Data extracts:

———

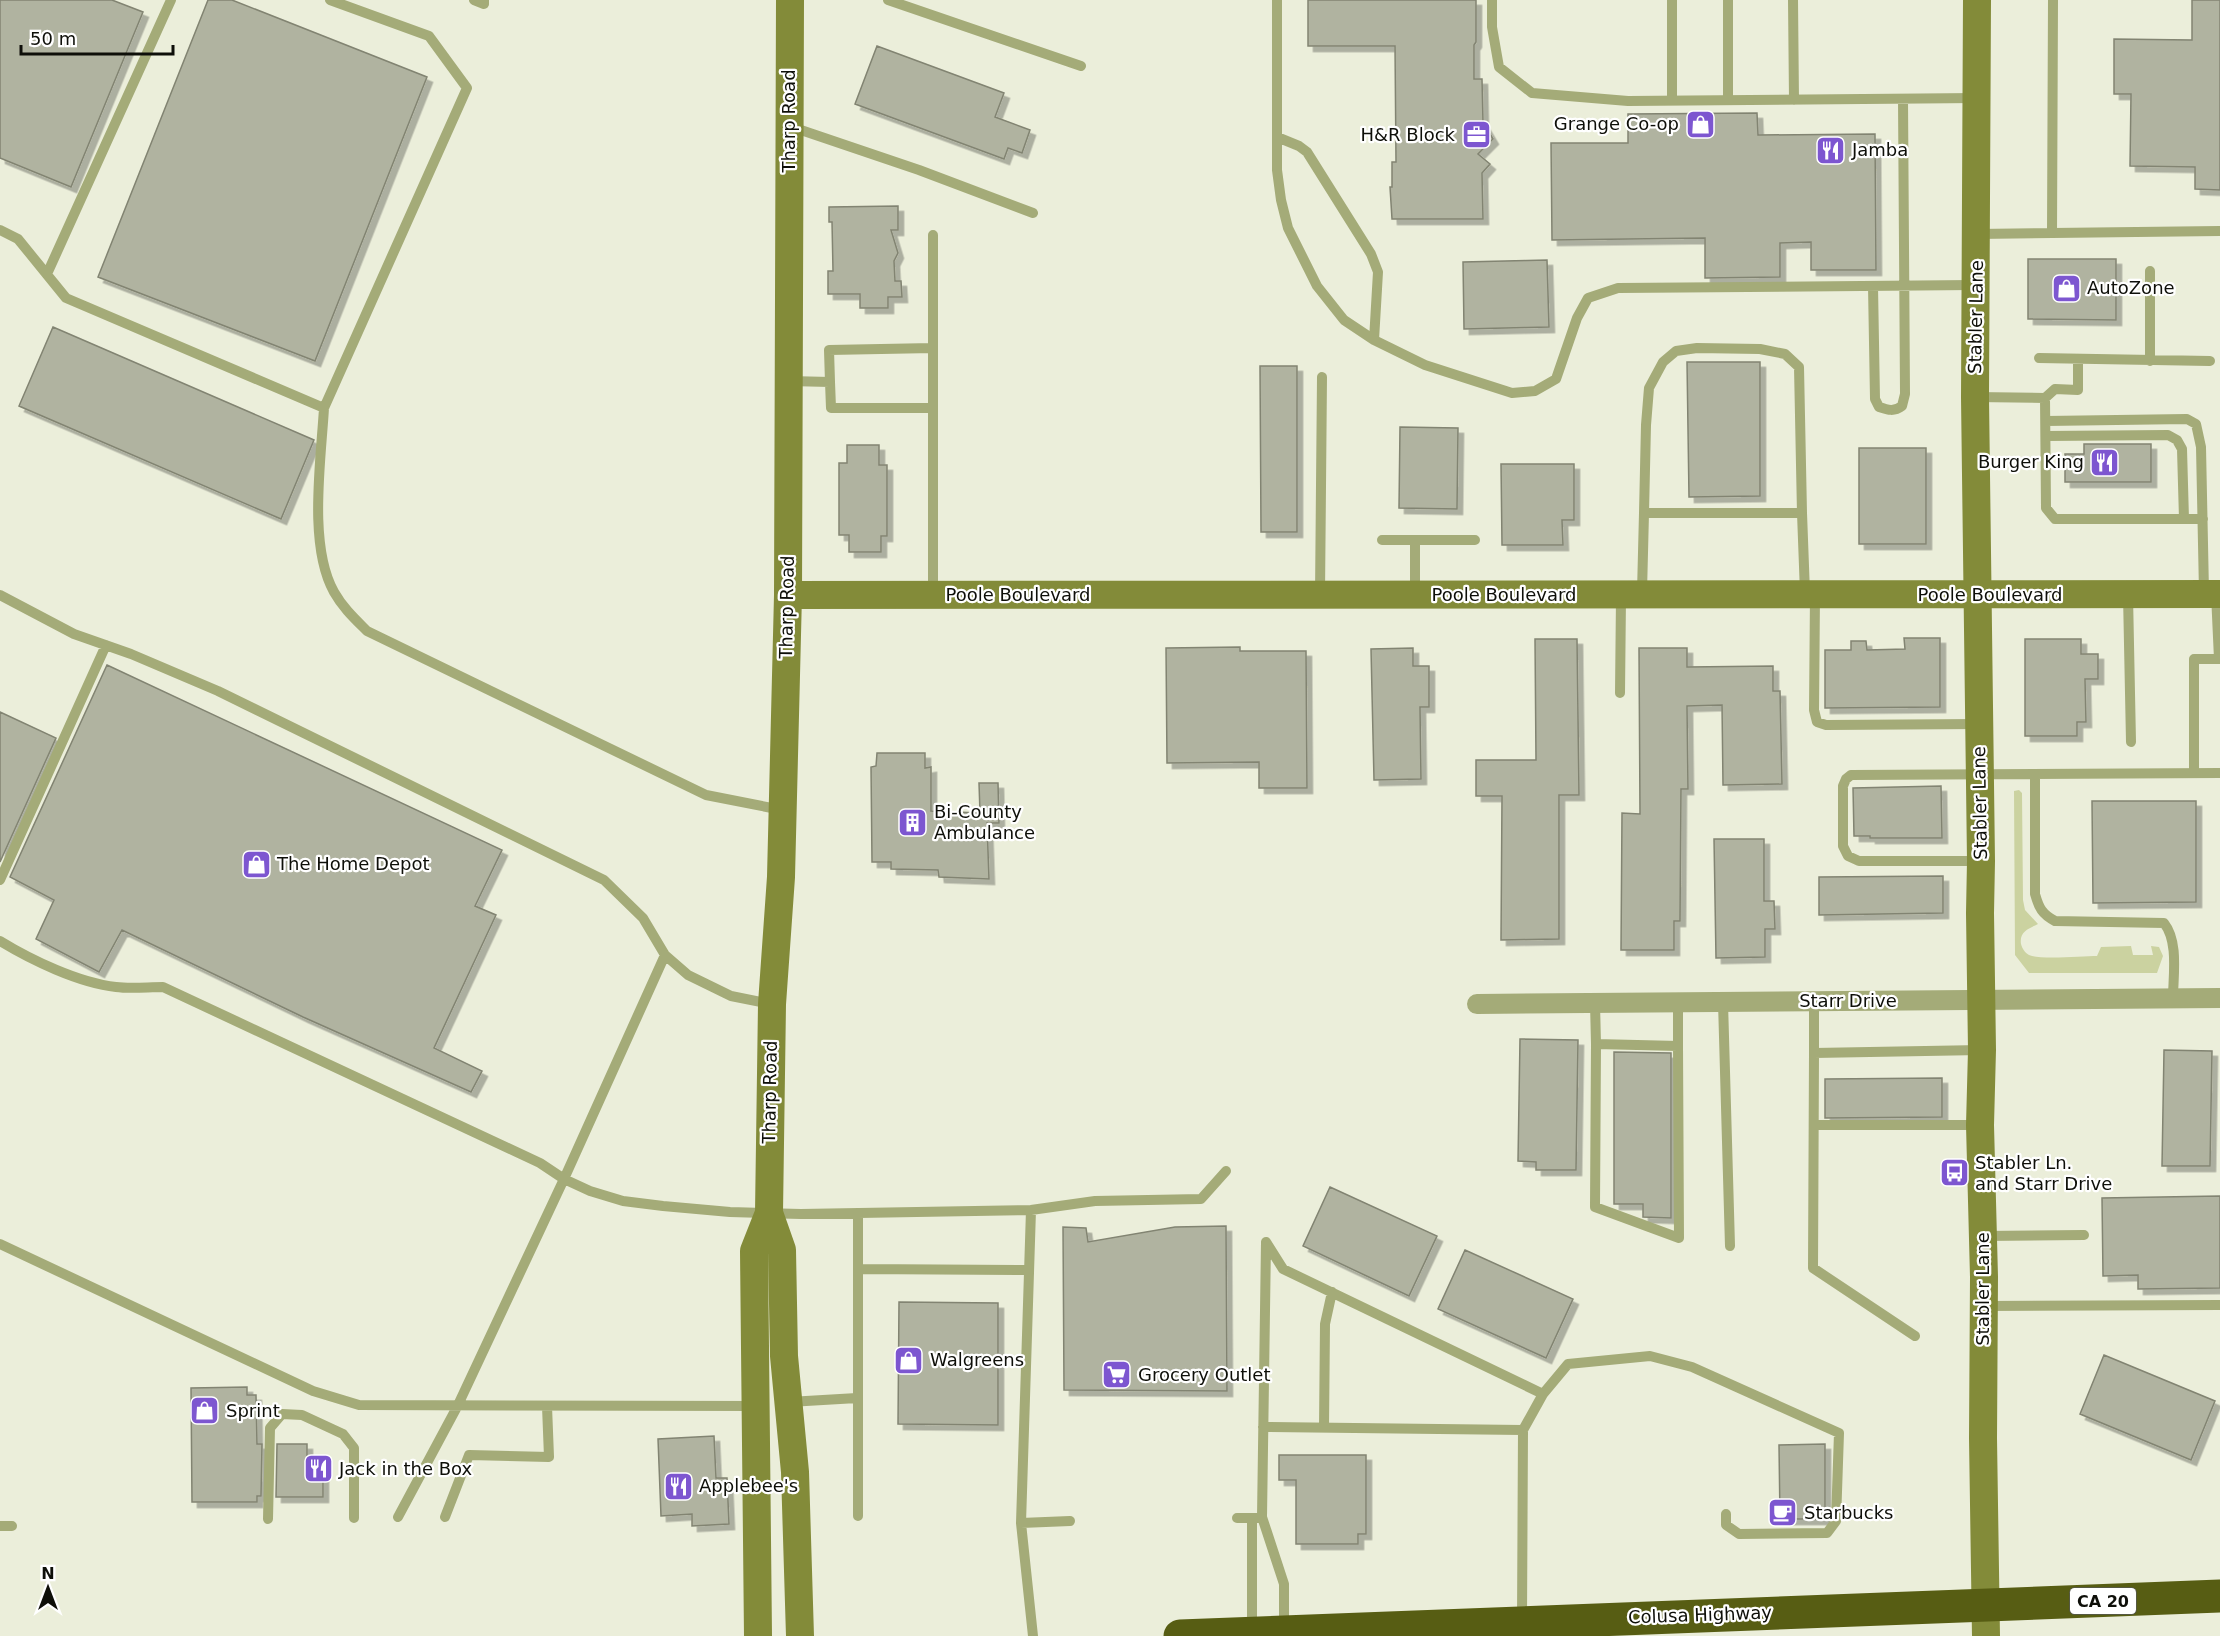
<svg xmlns="http://www.w3.org/2000/svg" width="2220" height="1636" viewBox="0 0 2220 1636" font-family="'DejaVu Sans',sans-serif">
<style>
.green{fill:#cbd2a0}
.building{fill:#b0b3a0;stroke:#828472;stroke-width:1.5;filter:url(#shadow)}
.lines{fill:none;stroke-linecap:round;stroke-linejoin:round}
.lane{stroke:#a4ab78;stroke-width:10}
.street{stroke:#a4ab78;stroke-width:20}
.secondary{stroke:#838b39;stroke-width:28}
.highway{stroke:#575d13;stroke-width:33}
.labels{text-anchor:middle;stroke-width:4.5;stroke-linejoin:round;paint-order:stroke}
.shield{fill:#fff;stroke:#565753;stroke-width:1.5}
.shield-label{font-size:16px;font-weight:bold;fill:#0e0f09}
.street-label{font-size:18px;fill:#0e0f09;stroke:#fff}
.poi-label{font-size:18px;fill:#0e0f09;stroke:#fff;text-anchor:start}
</style>
<defs>
<filter id="shadow"><feDropShadow dx="5.5" dy="5.5" stdDeviation="0" flood-color="#0004"/></filter>
</defs>
<rect width="100%" height="100%" fill="#ebeeda"/>
<path class="green" d="M2019 790 2022 793 2023 900 2025 910 2038 924C2030 928 2019 931 2021 944 2022 948 2025 953 2029 955 2040 960 2083 956 2097 956L2101 947 2131 946 2133 955H2153L2151 946 2159 947 2163 956 2157 973H2029L2015 955 2014 791Z"/>
<path class="building" d="M0 0H112L143 12 71 187 0 158Z
M208 0H232L427 77 315 361 98 277Z
M1308 0H1476V42L1474 45V79H1482L1483 122 1493 139 1478 154 1490 164 1482 173 1483 219H1392L1390 187H1392V162H1396L1395 46H1308Z
M2192 0H2220V190L2195 189V167L2130 166 2131 94H2114V39L2192 40Z
M877 46 1004 93 995 117 1030 130 1022 153 1008 148 1004 159 855 104Z
M1757 113 1758 135 1875 134 1876 270H1811V242L1780 243V277L1705 278V238L1552 240 1551 143H1628V114Z
M898 206V230H891L898 253 894 261 895 281H901L902 297H888V308H860V294H828V271H833L832 222H829V207Z
M2028 259H2116V320L2028 319Z
M1547 260 1549 327 1464 329 1463 262Z
M53 327 314 440 281 519 19 406Z
M1687 362H1760V496L1689 497Z
M1260 366H1297V532H1261Z
M1400 427 1458 428 1457 509 1399 508Z
M2084 444H2151V482H2065V454H2084Z
M847 445H879V465H887V536H881V552H849V535H839V463H847Z
M1859 448H1926V544H1859Z
M1501 464H1574V520H1562L1563 545H1502Z
M1904 638H1940V707L1825 708V650H1851V641H1866L1867 650 1905 649Z
M1535 639H1577L1579 795H1559V939L1501 940 1502 796H1476V760H1536Z
M2025 639H2081V654H2098V679H2085L2086 722H2077V736H2025Z
M1240 647V651H1306L1307 788H1259V762L1167 763 1166 648Z
M1413 648V666H1429V707H1420L1421 779 1374 780 1371 649Z
M1639 648H1687V667L1773 666V691H1780L1782 784 1723 785 1722 705 1687 706 1688 789H1681L1680 921H1674V950H1621L1622 813 1640 814Z
M107 665 502 850 475 906 496 915 434 1048 482 1071 471 1092 303 1017 122 930 99 972 36 939 54 900 10 877Z
M0 712 56 738 0 862Z
M877 753H925V768L931 767V811L980 813 979 783H998L999 823H987L989 879 939 877 938 870 891 869V862H872L871 767 876 766Z
M1941 786 1942 838H1870V836H1854L1853 788Z
M2092 801H2196V902L2093 903Z
M1714 839H1764V901H1774L1775 929H1765V957L1716 958Z
M1943 876V913L1819 915V877Z
M1520 1039 1578 1040 1576 1170H1536V1162L1518 1161Z
M2164 1050 2212 1051 2210 1166H2162Z
M1614 1052 1671 1053V1218L1643 1217V1204H1614Z
M1942 1078V1117L1825 1118V1079Z
M1330 1187 1437 1236 1409 1296 1303 1246Z
M2220 1196V1288L2138 1289V1275L2103 1276 2102 1198Z
M1226 1226 1227 1391 1064 1390 1063 1227 1086 1228 1088 1242 1175 1227Z
M1465 1250 1573 1299 1546 1358 1438 1309Z
M899 1302 998 1303V1425L898 1424Z
M2104 1355 2215 1401 2191 1460 2080 1414Z
M247 1387V1395H256L257 1444H262L261 1496H257V1502H192L191 1388Z
M714 1436 716 1478H727L729 1524 692 1526V1514L661 1516 658 1439Z
M277 1444H307V1456H323V1497H276Z
M1825 1444V1519H1780L1779 1445Z
M1279 1455H1366V1534H1358V1544H1296V1480H1279Z"/>
<g class="lines">
<path class="lane" d="M474 0 484 4V0
M888 0 1081 66
M1277 0V170L1281 200 1288 228 1317 286 1344 320 1374 340 1425 365 1512 393 1535 391 1556 379 1577 318 1588 298 1618 288 1973 285
M1492 0V27L1499 67 1532 93 1628 101 1977 98
M1728 0V100
M1793 0 1794 100
M1672 101V0
M792 127 919 170 1033 213
M1277 137 1299 146 1307 152 1371 254 1378 272 1374 340
M0 230 18 239 66 298 324 408 467 88 429 36 330 0
M2052 233 2220 231
M1977 234 2052 233 2053 0
M2150 271V361
M47 274 171 0
M1873 286 1875 399 1879 407C1888 410 1894 412 1902 406L1905 394 1903 99
M2039 358 2210 361
M2078 359V390L2055 389 2045 398 2046 508 2055 519H2203
M789 381 830 382 831 408H933V595
M830 382 829 350 933 348V235
M1975 397 2045 398
M324 408C321 460 308 546 334 592 343 608 355 619 367 631L706 795 782 810
M933 408V348
M2046 421 2187 419 2196 424 2201 447 2204 592
M2046 436 2168 435 2177 440 2182 449 2184 519
M1644 513 1646 425 1649 388 1663 362 1676 351 1697 348 1760 349 1785 354 1799 367 1802 513
M1382 540H1415
M1415 592V540H1475
M1642 592 1644 513H1802L1805 593
M2216 594 2219 659
M0 595 74 634 131 654 218 691 604 880 643 918 665 955 688 975 731 996 771 1004
M1320 595 1322 377
M1815 595 1814 710 1817 722 1826 725 1979 724
M2128 595 2131 742
M1620 693 1621 597
M2194 773V659H2220
M2035 774V894C2039 908 2042 914 2055 921L2164 923C2179 942 2173 976 2173 999
M1980 861H1859L1848 856 1843 846V786L1846 779 1851 775 2220 773
M0 880 106 645
M0 941C31 960 79 983 116 987 131 989 148 987 163 987L540 1163 564 1179 590 1191 623 1201 663 1206 730 1212 801 1214 1031 1210 1095 1201 1201 1199 1226 1171
M1814 1001V1053L1981 1050
M1678 1002V1046L1679 1238 1595 1207 1596 1044 1678 1046
M1723 1002 1730 1246
M1595 1003 1596 1044
M1814 1053 1813 1268 1915 1336
M1814 1125H1979
M1031 1210 1021 1523 1033 1636
M858 1213V1516
M1984 1236 2084 1235
M1266 1242 1262 1517 1284 1584V1628
M1266 1242 1283 1269 1543 1394
M0 1244 313 1391 359 1405 756 1406
M858 1269 1029 1270
M1986 1306 2220 1305
M789 1402 857 1398
M1263 1427 1523 1430
M1324 1427 1325 1324 1332 1292
M398 1517 457 1407 564 1179 665 955
M445 1517 469 1455 549 1457 547 1406
M1237 1518H1259
M1252 1518V1628
M268 1519 270 1428 282 1414 302 1415 343 1434 354 1448V1518
M1021 1523 1070 1521
M0 1526H12
M1522 1619 1523 1430 1543 1394 1568 1364 1650 1356 1692 1367 1839 1433 1836 1521 1827 1533 1739 1534 1726 1525V1514"/>
<path class="street" d="M1477 1004 2220 998"/>
<path class="secondary" d="M790 0 788 595 781 877 772 1004 769 1213 782 1250 784 1356 795 1472 800 1636
M1977 0 1975 397 1981 861 1980 913 1982 1050 1980 1125 1984 1277 1983 1438 1986 1636
M788 595 2220 594
M758 1636 754 1251 769 1213"/>
<path class="highway" d="M1180 1636 2220 1596"/>
</g>
<defs>
<symbol id="shop-square" viewBox="-11 -11 22 22"><rect x="-9" y="-9" width="18" height="18" rx="4" fill="#7d56d0" stroke="#fff"/><path d="M-5-2.5h2.3a2.7 3.5 0 0 1 5.4 0H5L5.5 6h-11ZM-1.5-2.5h3a1.5 2.3 0 0 0-3 0Z" fill="#fff"/></symbol>
<symbol id="office-square" viewBox="-11 -11 22 22"><rect x="-9" y="-9" width="18" height="18" rx="4" fill="#7d56d0" stroke="#fff"/><path d="M-6-3h4V-5.5h4V-3h4V5H-6ZM-1-4.5V-3h2v-1.5ZM-6 0V1H6V0Z" fill="#fff"/></symbol>
<symbol id="restaurant-square" viewBox="-11 -11 22 22"><rect x="-9" y="-9" width="18" height="18" rx="4" fill="#7d56d0" stroke="#fff"/><path d="M-5-6h1v4h1v-4h1v4h1v-4h1v5L-1.5 .5V6h-2V.5L-5-1ZM5-6V6H3V1.5H1.5Q1.5-4 5-6Z" fill="#fff"/></symbol>
<symbol id="building-square" viewBox="-11 -11 22 22"><rect x="-9" y="-9" width="18" height="18" rx="4" fill="#7d56d0" stroke="#fff"/><path d="M-4-6H4V6H1V3H-1V6H-4ZM-2.5-4.3h1.7v1.8h-1.7ZM.8-4.3h1.7v1.8H.8ZM-2.5-1h1.7V.8h-1.7ZM.8-1h1.7V.8H.8Z" fill="#fff"/></symbol>
<symbol id="bus-square" viewBox="-11 -11 22 22"><rect x="-9" y="-9" width="18" height="18" rx="4" fill="#7d56d0" stroke="#fff"/><path d="M-5-6H5V4H4V6H2V4H-2V6H-4V4H-5ZM-3.5-4V0h7V-4ZM-3.5 1.2v1.5H-2V1.2ZM2 1.2v1.5H3.5V1.2Z" fill="#fff"/></symbol>
<symbol id="supermarket-square" viewBox="-11 -11 22 22"><rect x="-9" y="-9" width="18" height="18" rx="4" fill="#7d56d0" stroke="#fff"/><path d="M-6-5.5h2.5l.6 2H6L4.5 2H-2.5L-4.4-4H-6ZM-1.5 3.2a1.3 1.3 0 1 0 .1 0ZM3 3.2a1.3 1.3 0 1 0 .1 0Z" fill="#fff"/></symbol>
<symbol id="cafe-square" viewBox="-11 -11 22 22"><rect x="-9" y="-9" width="18" height="18" rx="4" fill="#7d56d0" stroke="#fff"/><path d="M-5.5-4.5H6V0H3Q3 3.5 0 3.5H-2.5Q-5.5 3.5-5.5 0ZM3-3.2v2h1.7v-2ZM-6 4.5H4V6H-6Z" fill="#fff"/></symbol>
</defs>
<g fill-rule="evenodd">
<use href="#shop-square" x="1684" y="108" width="33" height="33"/>
<use href="#office-square" x="1460" y="118" width="33" height="33"/>
<use href="#restaurant-square" x="1814" y="134" width="33" height="33"/>
<use href="#shop-square" x="2050" y="272" width="33" height="33"/>
<use href="#restaurant-square" x="2088" y="446" width="33" height="33"/>
<use href="#building-square" x="896" y="806" width="33" height="33"/>
<use href="#shop-square" x="240" y="848" width="33" height="33"/>
<use href="#bus-square" x="1938" y="1156" width="33" height="33"/>
<use href="#shop-square" x="892" y="1344" width="33" height="33"/>
<use href="#supermarket-square" x="1100" y="1358" width="33" height="33"/>
<use href="#shop-square" x="188" y="1394" width="33" height="33"/>
<use href="#restaurant-square" x="302" y="1452" width="33" height="33"/>
<use href="#restaurant-square" x="662" y="1470" width="33" height="33"/>
<use href="#cafe-square" x="1766" y="1496" width="33" height="33"/>
</g>
<g class="labels">
<rect class="shield" x="2070" y="1588" width="66" height="26" rx="4.5"/>
<g class="shield-label">
<text x="2103" y="1607">CA 20</text>
</g>
<g class="street-label">
<text transform="translate(789 121) rotate(-90)" y="6">Tharp Road</text>
<text transform="translate(1976 317) rotate(-89)" y="6">Stabler Lane</text>
<text x="1018" y="601">Poole Boulevard</text>
<text x="1504" y="601">Poole Boulevard</text>
<text x="1990" y="601">Poole Boulevard</text>
<text transform="translate(787 607) rotate(-89)" y="6">Tharp Road</text>
<text transform="translate(1980 803) rotate(-91)" y="6">Stabler Lane</text>
<text x="1848" y="1007">Starr Drive</text>
<text transform="translate(770 1092) rotate(-89)" y="6">Tharp Road</text>
<text transform="translate(1983 1289) rotate(-90)" y="6">Stabler Lane</text>
<text transform="translate(1700 1615) rotate(-2)" y="6">Colusa Highway</text>
</g>
<g class="poi-label">
<text x="1679" y="130" text-anchor="end">Grange Co-op</text>
<text x="1455" y="141" text-anchor="end">H&amp;R Block</text>
<text x="1852" y="156">Jamba</text>
<text x="2087" y="294">AutoZone</text>
<text x="2084" y="468" text-anchor="end">Burger King</text>
<text x="934" y="818">Bi-County<tspan x="934" dy="21">Ambulance</tspan></text>
<text x="277" y="870">The Home Depot</text>
<text x="1975" y="1169">Stabler Ln.<tspan x="1975" dy="21">and Starr Drive</tspan></text>
<text x="930" y="1366">Walgreens</text>
<text x="1138" y="1381">Grocery Outlet</text>
<text x="226" y="1417">Sprint</text>
<text x="339" y="1475">Jack in the Box</text>
<text x="699" y="1492">Applebee's</text>
<text x="1804" y="1519">Starbucks</text>
</g>
</g>
<g transform="translate(48 1588)" stroke="#ffffff" stroke-width="4.5" paint-order="stroke">
<path d="M0-4.5L10 22L0 15L-10 22Z" fill="#0e0f09"/>
<text y="-9" font-size="16" font-weight="bold" text-anchor="middle" fill="#0e0f09">N</text>
</g>
<path d="M21 45v9h152v-9" fill="none" stroke="#0e0f09" stroke-width="3"/>
<text x="30" y="45" font-size="18" fill="#0e0f09" stroke="#ffffff" stroke-width="4.5" paint-order="stroke">50 m</text>
</svg>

———

What the task asks:
Isolate each line of the listing above that includes "round". Copy it.

Written solution:
.lines{fill:none;stroke-linecap:round;stroke-linejoin:round}
.labels{text-anchor:middle;stroke-width:4.5;stroke-linejoin:round;paint-order:stroke}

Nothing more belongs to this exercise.